*** Opening of Source material ***

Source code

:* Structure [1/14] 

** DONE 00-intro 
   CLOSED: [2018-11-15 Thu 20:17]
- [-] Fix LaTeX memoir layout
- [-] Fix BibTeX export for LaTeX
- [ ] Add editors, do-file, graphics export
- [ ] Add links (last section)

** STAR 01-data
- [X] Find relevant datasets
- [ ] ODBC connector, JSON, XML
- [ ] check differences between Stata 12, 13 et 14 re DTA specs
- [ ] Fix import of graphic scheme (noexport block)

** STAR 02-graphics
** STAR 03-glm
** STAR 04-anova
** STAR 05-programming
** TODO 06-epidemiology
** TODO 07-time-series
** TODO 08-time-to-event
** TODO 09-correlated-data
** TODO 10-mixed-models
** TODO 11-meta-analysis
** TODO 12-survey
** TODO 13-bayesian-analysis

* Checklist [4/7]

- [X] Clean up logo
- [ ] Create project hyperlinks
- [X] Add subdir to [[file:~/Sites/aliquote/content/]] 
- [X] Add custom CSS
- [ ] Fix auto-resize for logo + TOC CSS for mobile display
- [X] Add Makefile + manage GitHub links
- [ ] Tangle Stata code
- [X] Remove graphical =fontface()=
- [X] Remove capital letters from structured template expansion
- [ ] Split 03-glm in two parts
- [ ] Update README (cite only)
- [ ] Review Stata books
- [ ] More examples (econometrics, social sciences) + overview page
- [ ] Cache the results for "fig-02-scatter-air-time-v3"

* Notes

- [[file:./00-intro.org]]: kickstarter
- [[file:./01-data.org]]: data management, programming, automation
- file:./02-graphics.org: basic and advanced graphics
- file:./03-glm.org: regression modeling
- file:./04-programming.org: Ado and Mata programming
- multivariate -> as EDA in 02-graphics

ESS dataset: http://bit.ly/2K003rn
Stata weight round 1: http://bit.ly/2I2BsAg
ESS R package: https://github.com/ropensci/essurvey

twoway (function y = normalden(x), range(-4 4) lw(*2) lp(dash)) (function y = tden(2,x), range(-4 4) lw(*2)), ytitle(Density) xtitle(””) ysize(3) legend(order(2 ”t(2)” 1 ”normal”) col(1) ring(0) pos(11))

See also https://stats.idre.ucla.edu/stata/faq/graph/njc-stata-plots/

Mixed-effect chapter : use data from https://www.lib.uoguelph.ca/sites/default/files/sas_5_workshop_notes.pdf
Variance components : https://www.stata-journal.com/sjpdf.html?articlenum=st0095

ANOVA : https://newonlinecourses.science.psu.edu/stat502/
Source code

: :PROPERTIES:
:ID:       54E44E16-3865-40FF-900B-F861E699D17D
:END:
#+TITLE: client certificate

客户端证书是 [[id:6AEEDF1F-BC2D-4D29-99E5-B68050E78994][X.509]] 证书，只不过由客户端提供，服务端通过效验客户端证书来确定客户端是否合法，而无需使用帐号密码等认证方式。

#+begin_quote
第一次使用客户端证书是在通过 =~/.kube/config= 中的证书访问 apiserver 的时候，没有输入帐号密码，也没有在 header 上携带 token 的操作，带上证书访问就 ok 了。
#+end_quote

*** Close of Source material ***

▸ **What to do**
Above are the entries. Quote exactly the lines from the one bearing "ESS dataset: http://bit.ly/2K003rn" through the one bearing "#+begin_quote".

▸ **Answer space**
ESS dataset: http://bit.ly/2K003rn
Stata weight round 1: http://bit.ly/2I2BsAg
ESS R package: https://github.com/ropensci/essurvey

twoway (function y = normalden(x), range(-4 4) lw(*2) lp(dash)) (function y = tden(2,x), range(-4 4) lw(*2)), ytitle(Density) xtitle(””) ysize(3) legend(order(2 ”t(2)” 1 ”normal”) col(1) ring(0) pos(11))

See also https://stats.idre.ucla.edu/stata/faq/graph/njc-stata-plots/

Mixed-effect chapter : use data from https://www.lib.uoguelph.ca/sites/default/files/sas_5_workshop_notes.pdf
Variance components : https://www.stata-journal.com/sjpdf.html?articlenum=st0095

ANOVA : https://newonlinecourses.science.psu.edu/stat502/
Source code

: :PROPERTIES:
:ID:       54E44E16-3865-40FF-900B-F861E699D17D
:END:
#+TITLE: client certificate

客户端证书是 [[id:6AEEDF1F-BC2D-4D29-99E5-B68050E78994][X.509]] 证书，只不过由客户端提供，服务端通过效验客户端证书来确定客户端是否合法，而无需使用帐号密码等认证方式。

#+begin_quote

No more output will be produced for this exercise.